WHAT NEEDS TO BE DONE
Copy out only the lines from the one with "common name: Common banded peacock" up to and including the one with "genus: Podilymbus". Swap "scientific name" for "Latin name" and leave everything else as it is.

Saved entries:
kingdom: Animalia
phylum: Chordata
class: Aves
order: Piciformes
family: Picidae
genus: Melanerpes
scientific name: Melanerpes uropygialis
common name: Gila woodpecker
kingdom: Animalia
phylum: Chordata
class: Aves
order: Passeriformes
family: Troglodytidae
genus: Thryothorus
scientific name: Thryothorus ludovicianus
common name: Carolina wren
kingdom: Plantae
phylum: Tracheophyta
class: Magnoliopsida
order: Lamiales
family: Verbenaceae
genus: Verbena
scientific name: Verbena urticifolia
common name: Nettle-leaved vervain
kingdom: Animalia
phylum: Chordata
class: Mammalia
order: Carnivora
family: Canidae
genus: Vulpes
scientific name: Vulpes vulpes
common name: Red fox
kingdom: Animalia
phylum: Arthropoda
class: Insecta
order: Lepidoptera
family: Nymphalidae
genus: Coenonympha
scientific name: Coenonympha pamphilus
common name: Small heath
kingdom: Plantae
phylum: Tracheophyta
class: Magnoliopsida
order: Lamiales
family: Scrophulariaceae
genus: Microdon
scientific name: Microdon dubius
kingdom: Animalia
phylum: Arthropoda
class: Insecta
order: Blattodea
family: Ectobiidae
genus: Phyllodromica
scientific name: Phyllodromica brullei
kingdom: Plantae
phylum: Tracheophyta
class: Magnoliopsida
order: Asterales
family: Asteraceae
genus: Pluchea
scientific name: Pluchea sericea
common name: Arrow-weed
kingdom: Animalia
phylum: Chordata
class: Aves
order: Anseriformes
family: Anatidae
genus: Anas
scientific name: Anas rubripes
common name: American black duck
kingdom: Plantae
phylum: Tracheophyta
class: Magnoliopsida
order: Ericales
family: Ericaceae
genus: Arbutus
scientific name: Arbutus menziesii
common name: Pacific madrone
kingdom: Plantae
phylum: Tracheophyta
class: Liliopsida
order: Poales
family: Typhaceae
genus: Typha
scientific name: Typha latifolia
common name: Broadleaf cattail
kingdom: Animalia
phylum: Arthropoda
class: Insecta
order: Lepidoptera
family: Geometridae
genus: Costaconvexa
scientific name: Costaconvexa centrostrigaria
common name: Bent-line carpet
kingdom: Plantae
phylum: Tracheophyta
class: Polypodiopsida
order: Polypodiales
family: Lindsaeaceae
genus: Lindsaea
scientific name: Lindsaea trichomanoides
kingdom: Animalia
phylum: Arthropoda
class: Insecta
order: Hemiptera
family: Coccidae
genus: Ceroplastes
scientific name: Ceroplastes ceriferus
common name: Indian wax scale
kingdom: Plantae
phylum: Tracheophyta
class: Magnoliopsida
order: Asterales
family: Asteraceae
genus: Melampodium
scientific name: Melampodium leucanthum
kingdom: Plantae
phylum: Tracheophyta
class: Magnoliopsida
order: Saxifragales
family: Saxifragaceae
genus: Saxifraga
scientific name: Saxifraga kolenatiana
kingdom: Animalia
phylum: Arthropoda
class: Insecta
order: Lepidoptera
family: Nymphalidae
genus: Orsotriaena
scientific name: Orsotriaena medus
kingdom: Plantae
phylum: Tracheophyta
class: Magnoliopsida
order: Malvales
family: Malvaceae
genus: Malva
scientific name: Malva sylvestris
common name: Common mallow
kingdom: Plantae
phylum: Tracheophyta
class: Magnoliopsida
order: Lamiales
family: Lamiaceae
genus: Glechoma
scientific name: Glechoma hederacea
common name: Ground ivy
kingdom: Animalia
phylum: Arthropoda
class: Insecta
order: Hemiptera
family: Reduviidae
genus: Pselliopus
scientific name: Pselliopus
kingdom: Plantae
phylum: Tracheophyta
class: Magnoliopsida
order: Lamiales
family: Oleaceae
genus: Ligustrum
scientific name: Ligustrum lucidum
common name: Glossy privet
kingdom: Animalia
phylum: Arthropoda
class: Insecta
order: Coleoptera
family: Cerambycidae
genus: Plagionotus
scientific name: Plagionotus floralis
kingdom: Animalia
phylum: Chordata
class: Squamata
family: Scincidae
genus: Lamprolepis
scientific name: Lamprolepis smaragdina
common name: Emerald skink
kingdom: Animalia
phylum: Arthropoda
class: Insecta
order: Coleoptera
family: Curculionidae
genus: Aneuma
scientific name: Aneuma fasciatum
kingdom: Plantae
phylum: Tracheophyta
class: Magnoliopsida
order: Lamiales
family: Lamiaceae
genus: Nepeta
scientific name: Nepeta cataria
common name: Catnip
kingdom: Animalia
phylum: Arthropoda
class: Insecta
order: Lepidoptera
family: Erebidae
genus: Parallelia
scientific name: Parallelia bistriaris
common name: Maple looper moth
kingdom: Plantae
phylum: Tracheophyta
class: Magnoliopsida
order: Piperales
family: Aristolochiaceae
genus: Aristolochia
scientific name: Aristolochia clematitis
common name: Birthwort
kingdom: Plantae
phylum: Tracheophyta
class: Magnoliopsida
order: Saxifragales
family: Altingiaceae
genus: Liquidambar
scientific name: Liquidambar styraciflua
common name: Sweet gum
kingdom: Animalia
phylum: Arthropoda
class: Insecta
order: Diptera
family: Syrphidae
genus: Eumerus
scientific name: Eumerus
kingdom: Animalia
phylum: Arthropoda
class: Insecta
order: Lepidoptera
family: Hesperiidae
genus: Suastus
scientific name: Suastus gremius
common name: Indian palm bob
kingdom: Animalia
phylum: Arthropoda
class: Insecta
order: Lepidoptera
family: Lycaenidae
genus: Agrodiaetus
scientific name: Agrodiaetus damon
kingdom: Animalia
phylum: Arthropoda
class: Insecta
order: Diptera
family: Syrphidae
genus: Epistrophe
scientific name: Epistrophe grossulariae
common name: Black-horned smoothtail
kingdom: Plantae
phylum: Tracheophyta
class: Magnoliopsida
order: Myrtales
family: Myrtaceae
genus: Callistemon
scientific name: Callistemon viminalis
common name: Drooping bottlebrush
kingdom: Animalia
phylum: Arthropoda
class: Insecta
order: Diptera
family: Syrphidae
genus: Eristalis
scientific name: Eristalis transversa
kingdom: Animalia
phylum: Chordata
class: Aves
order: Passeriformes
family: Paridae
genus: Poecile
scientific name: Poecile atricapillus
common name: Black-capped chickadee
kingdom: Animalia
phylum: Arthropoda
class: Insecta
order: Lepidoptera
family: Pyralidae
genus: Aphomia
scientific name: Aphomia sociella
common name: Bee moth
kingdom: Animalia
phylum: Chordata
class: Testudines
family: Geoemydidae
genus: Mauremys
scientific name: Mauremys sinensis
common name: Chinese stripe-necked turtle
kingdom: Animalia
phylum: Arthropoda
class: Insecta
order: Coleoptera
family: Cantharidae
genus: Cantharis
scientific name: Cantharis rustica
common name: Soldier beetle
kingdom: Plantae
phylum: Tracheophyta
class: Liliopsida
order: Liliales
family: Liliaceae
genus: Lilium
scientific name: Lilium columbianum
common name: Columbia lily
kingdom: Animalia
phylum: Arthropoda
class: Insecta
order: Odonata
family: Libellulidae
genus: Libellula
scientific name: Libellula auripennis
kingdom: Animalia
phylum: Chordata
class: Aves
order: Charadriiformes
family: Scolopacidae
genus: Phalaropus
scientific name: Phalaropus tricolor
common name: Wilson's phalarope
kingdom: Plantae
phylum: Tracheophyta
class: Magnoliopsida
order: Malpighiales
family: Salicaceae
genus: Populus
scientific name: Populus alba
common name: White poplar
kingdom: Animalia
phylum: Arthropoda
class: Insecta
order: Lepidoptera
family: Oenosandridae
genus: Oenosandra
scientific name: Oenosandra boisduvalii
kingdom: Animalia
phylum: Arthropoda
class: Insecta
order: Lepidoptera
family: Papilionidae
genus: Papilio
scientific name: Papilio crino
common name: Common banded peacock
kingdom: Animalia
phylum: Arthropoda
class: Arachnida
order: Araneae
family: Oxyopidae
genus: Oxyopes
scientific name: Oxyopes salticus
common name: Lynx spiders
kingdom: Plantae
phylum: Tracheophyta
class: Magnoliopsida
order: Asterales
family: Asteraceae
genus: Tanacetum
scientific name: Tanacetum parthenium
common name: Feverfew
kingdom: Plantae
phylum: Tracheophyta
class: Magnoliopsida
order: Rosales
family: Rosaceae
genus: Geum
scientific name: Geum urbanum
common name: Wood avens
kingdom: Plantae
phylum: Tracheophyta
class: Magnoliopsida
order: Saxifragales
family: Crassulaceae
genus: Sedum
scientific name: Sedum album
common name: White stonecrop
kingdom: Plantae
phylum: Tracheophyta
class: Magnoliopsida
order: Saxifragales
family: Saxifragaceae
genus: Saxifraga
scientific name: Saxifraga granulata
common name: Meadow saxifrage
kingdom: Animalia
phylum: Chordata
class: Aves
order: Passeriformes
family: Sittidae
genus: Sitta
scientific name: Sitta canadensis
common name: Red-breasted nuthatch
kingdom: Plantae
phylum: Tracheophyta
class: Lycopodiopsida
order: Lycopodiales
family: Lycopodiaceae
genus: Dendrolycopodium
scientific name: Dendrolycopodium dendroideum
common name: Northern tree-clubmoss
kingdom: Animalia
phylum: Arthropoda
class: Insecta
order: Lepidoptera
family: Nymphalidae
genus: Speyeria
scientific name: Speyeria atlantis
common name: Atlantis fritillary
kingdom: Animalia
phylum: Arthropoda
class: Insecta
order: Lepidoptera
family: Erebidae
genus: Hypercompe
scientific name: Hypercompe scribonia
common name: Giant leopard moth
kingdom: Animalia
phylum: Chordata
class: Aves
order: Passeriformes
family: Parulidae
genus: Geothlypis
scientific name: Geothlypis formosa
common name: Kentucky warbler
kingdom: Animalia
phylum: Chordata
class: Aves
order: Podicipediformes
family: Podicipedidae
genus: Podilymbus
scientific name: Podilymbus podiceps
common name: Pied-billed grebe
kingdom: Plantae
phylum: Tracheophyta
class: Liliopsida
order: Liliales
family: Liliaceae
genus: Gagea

TASK RESULT
common name: Common banded peacock
kingdom: Animalia
phylum: Arthropoda
class: Arachnida
order: Araneae
family: Oxyopidae
genus: Oxyopes
Latin name: Oxyopes salticus
common name: Lynx spiders
kingdom: Plantae
phylum: Tracheophyta
class: Magnoliopsida
order: Asterales
family: Asteraceae
genus: Tanacetum
Latin name: Tanacetum parthenium
common name: Feverfew
kingdom: Plantae
phylum: Tracheophyta
class: Magnoliopsida
order: Rosales
family: Rosaceae
genus: Geum
Latin name: Geum urbanum
common name: Wood avens
kingdom: Plantae
phylum: Tracheophyta
class: Magnoliopsida
order: Saxifragales
family: Crassulaceae
genus: Sedum
Latin name: Sedum album
common name: White stonecrop
kingdom: Plantae
phylum: Tracheophyta
class: Magnoliopsida
order: Saxifragales
family: Saxifragaceae
genus: Saxifraga
Latin name: Saxifraga granulata
common name: Meadow saxifrage
kingdom: Animalia
phylum: Chordata
class: Aves
order: Passeriformes
family: Sittidae
genus: Sitta
Latin name: Sitta canadensis
common name: Red-breasted nuthatch
kingdom: Plantae
phylum: Tracheophyta
class: Lycopodiopsida
order: Lycopodiales
family: Lycopodiaceae
genus: Dendrolycopodium
Latin name: Dendrolycopodium dendroideum
common name: Northern tree-clubmoss
kingdom: Animalia
phylum: Arthropoda
class: Insecta
order: Lepidoptera
family: Nymphalidae
genus: Speyeria
Latin name: Speyeria atlantis
common name: Atlantis fritillary
kingdom: Animalia
phylum: Arthropoda
class: Insecta
order: Lepidoptera
family: Erebidae
genus: Hypercompe
Latin name: Hypercompe scribonia
common name: Giant leopard moth
kingdom: Animalia
phylum: Chordata
class: Aves
order: Passeriformes
family: Parulidae
genus: Geothlypis
Latin name: Geothlypis formosa
common name: Kentucky warbler
kingdom: Animalia
phylum: Chordata
class: Aves
order: Podicipediformes
family: Podicipedidae
genus: Podilymbus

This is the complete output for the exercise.